Vogue even dutifully downplayed a briefing room scandal at Jean-Pierre’s hands. Jean-Pierre claimed in one briefing earlier this year amid the Biden classified document scandal that a search of Biden’s home and offices had turned up no new materials. In reality, more classified documents had indeed been found. This led to a Washington Post article in which multiple reporters and even former Obama officials criticized Jean-Pierre’s approach to the job and suggested she was not involved in high-level decision-making at the White House. Vogue describes Jean-Pierre’s podium snafu, though, as an instance of merely giving “incomplete” information.
There was one bit of news in the profile. We learned that Jean-Pierre has split from her partner, former CNN anchor Suzanne Malveaux. The former couple are now co-parenting a daughter.
“I’m a single mom who is co-parenting this amazing kid,” Jean-Pierre says. “Our number-one priority is her privacy and to make sure we create an environment that’s nurturing.”

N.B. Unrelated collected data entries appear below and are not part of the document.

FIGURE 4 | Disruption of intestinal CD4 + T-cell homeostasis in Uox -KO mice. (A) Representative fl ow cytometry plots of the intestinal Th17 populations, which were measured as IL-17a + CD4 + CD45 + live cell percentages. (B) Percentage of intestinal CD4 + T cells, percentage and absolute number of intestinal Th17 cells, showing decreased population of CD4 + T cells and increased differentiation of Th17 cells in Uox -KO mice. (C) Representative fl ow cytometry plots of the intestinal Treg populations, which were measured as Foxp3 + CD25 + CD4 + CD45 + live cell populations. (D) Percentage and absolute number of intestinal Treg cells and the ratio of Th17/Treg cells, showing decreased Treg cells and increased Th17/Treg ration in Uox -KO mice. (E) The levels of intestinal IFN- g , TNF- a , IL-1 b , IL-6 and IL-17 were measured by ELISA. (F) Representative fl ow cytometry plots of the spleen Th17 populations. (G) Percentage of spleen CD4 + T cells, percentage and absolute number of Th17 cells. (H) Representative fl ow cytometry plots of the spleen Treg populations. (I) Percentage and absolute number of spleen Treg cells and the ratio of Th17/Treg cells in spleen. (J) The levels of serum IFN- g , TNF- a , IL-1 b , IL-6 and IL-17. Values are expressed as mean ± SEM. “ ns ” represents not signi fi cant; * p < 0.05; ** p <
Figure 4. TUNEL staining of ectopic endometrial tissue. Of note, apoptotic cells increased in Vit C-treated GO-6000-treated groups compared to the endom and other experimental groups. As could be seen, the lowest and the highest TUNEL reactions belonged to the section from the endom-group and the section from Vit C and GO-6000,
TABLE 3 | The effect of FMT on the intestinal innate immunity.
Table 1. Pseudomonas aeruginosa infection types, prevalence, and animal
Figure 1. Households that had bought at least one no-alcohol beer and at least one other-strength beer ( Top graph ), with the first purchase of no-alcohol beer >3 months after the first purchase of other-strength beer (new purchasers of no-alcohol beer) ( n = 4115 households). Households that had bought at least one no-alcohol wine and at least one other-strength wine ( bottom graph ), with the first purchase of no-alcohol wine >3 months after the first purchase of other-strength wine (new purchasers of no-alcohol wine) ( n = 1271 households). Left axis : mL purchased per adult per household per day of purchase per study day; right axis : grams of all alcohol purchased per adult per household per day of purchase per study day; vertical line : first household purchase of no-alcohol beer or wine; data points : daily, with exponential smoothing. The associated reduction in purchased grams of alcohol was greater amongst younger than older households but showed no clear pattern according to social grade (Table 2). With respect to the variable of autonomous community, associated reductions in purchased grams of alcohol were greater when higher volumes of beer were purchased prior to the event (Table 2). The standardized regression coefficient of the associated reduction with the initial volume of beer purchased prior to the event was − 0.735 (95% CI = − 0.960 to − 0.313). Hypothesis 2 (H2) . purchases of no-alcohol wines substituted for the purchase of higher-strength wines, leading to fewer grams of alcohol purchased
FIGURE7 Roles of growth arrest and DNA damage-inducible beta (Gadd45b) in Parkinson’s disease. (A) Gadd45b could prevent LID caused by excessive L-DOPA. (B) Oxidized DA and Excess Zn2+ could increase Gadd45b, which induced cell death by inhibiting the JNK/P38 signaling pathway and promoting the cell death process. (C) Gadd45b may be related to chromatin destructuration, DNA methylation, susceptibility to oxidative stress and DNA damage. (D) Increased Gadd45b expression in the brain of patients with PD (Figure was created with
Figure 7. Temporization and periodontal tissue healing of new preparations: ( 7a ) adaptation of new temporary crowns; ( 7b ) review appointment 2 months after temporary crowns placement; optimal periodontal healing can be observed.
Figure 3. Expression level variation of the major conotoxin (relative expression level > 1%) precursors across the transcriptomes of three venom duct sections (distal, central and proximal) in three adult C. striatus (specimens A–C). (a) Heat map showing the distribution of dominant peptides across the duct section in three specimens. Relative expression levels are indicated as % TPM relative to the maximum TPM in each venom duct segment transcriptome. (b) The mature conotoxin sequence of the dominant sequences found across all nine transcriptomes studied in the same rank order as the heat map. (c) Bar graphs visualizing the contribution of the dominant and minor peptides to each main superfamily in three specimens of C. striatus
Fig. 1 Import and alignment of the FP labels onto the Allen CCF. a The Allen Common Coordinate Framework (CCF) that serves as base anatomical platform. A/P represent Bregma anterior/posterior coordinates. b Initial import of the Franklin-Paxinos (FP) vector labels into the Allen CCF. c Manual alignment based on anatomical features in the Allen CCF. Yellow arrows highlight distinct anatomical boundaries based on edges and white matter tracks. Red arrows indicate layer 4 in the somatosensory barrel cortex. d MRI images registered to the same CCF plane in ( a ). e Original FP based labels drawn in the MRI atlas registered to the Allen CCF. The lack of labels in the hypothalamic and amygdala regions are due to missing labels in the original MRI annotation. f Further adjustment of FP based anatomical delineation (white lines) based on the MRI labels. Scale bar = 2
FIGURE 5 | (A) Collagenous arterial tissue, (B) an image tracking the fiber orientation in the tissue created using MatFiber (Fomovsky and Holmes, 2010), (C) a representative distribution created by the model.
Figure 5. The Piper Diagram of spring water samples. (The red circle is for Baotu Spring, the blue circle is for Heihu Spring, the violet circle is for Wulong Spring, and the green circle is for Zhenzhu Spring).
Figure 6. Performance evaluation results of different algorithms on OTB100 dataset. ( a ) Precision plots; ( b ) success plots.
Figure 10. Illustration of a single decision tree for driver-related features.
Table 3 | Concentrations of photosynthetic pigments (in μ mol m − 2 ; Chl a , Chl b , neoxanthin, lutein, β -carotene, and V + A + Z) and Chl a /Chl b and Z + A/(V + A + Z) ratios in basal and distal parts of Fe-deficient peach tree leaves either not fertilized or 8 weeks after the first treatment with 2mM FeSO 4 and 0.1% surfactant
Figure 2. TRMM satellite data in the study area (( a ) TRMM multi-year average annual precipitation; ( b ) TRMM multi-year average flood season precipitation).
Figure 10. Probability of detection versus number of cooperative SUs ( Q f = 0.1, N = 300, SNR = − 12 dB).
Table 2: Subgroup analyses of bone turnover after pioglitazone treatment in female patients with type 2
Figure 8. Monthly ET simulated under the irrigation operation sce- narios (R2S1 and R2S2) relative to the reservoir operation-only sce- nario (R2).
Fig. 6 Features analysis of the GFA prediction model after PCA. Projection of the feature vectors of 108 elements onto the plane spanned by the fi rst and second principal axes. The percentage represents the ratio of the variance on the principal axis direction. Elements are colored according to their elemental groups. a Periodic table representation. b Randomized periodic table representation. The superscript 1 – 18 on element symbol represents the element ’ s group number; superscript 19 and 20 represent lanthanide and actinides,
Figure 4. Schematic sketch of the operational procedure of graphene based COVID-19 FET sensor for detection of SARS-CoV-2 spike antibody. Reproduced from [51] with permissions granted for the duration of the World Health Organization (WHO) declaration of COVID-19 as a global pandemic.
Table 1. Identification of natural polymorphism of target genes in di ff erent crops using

Cockburn would have liked to read similar lifestyle pieces about Trump press secretary Kayleigh McEnany, who had a six-month-old baby when she took the job, or Sarah Huckabee Sanders, who has three children. Alas, the closest we got to a style profile of Sanders was when comedienne Michelle Wolf made a snarky comment about her smoky eye shadow. The Washington Post, meanwhile, described McEnany as “maximum gloss,” adding that “her style has become familiar to the public: she does not particularly like sleeves. She prefers bold colors.”
Compare that denigrating tone to Vogue’s gushing mention of Jean-Pierre’s penchant for colorful frocks: “She meets the White House press corps almost daily — favoring bright colors and bold eye shadow when she does — and, while she’s more reserved than some of her predecessors and less likely to respond to provocation with a social media–ready retort, she has sharpened her own technique.”
Sigh. Who’s next? Gina Raimondo and her tweed blazers? Deb Haaland and tribal jewelry? Cockburn waits with bated breath.